◆ **Exercise aim**
Using the listing, copy each whole line that features "близким".

+++

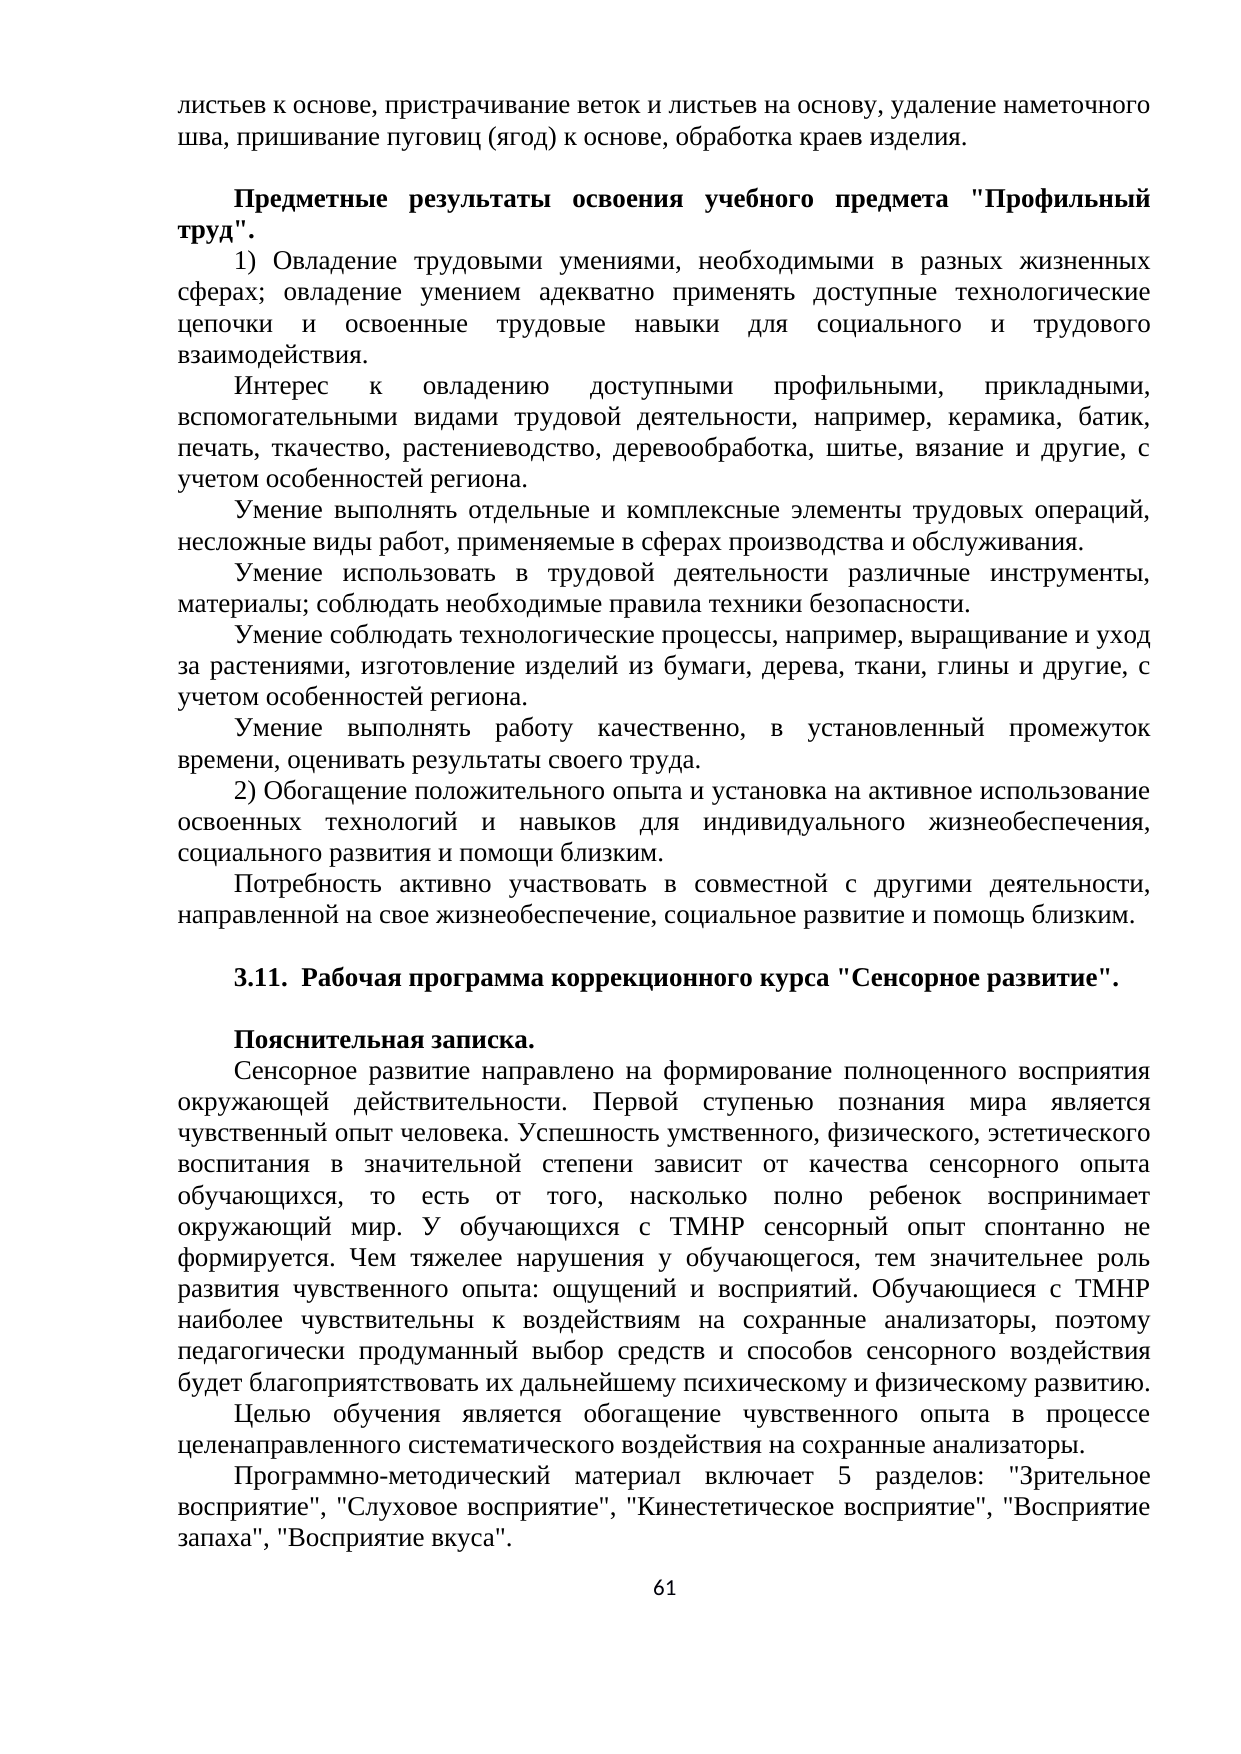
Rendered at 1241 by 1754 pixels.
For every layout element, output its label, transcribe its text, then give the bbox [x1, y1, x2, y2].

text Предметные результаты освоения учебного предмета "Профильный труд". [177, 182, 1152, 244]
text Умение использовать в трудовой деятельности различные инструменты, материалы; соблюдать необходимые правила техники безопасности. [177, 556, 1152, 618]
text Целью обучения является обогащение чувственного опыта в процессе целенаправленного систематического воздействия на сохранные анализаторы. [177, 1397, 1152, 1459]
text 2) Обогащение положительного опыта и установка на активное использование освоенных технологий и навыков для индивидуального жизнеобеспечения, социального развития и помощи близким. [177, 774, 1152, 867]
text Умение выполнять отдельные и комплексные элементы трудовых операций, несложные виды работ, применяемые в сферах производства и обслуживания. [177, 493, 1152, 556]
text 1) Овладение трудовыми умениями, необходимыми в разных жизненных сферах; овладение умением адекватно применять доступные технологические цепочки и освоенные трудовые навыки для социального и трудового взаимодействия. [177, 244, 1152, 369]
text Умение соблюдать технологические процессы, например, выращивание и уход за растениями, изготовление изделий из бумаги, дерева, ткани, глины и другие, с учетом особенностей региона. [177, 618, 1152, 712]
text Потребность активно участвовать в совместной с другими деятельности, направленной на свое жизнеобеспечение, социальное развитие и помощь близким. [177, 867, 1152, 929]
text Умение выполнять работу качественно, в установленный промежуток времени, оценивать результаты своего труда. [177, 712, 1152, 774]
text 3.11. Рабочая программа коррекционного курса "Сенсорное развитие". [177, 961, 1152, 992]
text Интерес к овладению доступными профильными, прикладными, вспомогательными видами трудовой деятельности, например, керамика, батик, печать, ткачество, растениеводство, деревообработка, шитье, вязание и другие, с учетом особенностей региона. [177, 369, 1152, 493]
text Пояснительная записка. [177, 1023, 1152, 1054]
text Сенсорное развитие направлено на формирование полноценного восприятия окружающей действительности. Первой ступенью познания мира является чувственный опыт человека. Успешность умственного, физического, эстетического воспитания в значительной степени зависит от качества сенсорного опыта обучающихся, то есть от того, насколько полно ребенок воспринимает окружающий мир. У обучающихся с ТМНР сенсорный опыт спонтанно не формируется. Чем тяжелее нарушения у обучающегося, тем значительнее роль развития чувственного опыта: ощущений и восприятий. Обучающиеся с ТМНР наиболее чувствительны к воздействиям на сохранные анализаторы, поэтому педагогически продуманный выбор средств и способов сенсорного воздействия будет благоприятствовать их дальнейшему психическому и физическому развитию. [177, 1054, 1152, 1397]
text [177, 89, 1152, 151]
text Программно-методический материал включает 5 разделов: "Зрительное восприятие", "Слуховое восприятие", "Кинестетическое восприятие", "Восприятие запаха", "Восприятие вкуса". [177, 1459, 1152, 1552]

+++

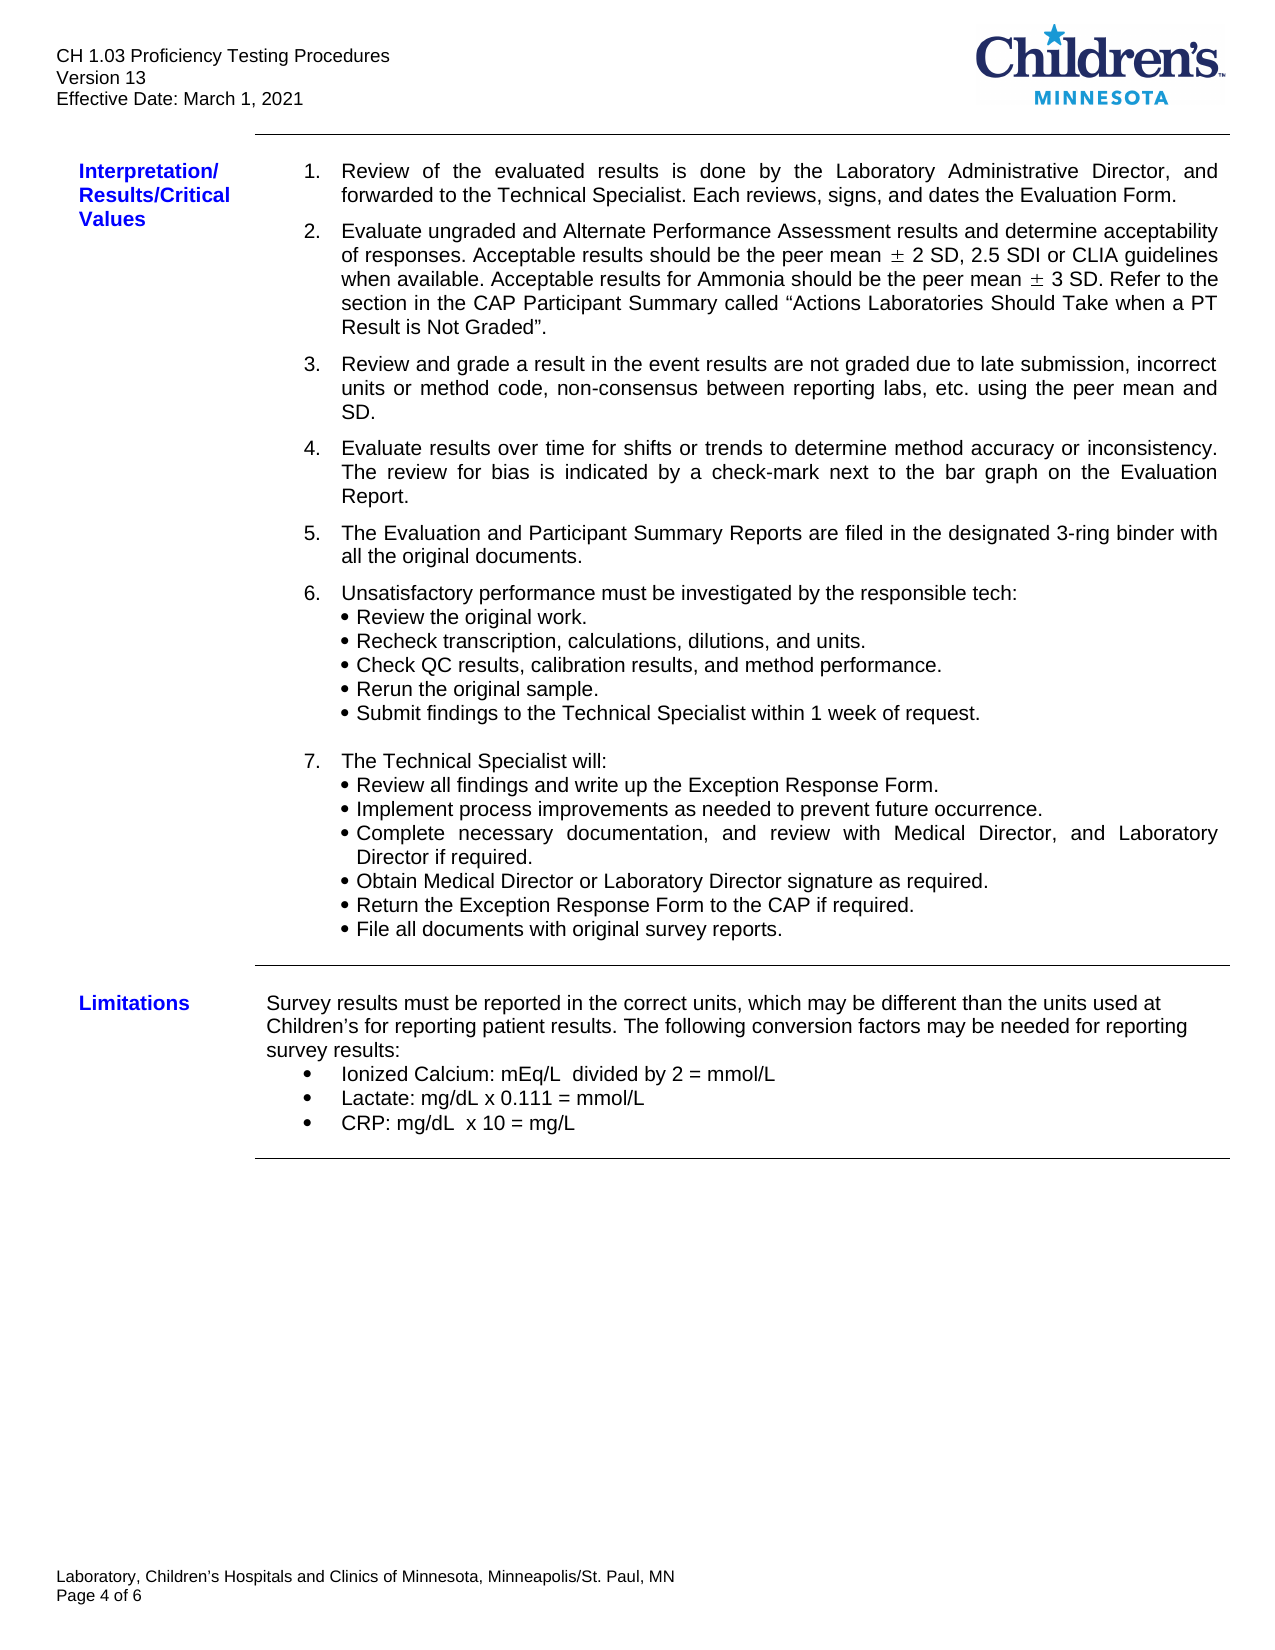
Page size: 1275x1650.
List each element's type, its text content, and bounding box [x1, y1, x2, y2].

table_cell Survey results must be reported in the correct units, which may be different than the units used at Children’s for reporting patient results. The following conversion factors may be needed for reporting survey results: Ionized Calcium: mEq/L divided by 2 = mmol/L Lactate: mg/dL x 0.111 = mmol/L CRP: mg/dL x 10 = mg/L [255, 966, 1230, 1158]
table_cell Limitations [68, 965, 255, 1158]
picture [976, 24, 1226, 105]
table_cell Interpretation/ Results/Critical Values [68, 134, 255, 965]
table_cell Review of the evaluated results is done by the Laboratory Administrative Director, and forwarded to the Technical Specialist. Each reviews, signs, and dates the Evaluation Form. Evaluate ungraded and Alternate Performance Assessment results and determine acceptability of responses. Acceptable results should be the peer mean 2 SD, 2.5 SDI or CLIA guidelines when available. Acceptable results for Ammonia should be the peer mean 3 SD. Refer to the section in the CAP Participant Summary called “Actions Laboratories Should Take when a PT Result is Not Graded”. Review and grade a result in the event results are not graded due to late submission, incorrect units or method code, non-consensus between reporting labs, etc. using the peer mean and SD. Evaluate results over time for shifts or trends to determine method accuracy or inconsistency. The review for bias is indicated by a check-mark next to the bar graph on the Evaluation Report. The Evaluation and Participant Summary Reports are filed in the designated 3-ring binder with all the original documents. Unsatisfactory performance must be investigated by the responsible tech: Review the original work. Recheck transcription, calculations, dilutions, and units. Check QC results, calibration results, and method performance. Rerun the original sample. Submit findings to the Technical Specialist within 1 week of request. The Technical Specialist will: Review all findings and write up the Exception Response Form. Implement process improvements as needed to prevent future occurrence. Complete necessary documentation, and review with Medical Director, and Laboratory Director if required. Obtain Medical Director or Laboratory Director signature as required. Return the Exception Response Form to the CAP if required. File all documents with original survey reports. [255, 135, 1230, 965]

+++

◆ **Result of the task**
text 2) Обогащение положительного опыта и установка на активное использование освоенных технологий и навыков для индивидуального жизнеобеспечения, социального развития и помощи близким. [177, 774, 1152, 867]
text Потребность активно участвовать в совместной с другими деятельности, направленной на свое жизнеобеспечение, социальное развитие и помощь близким. [177, 867, 1152, 929]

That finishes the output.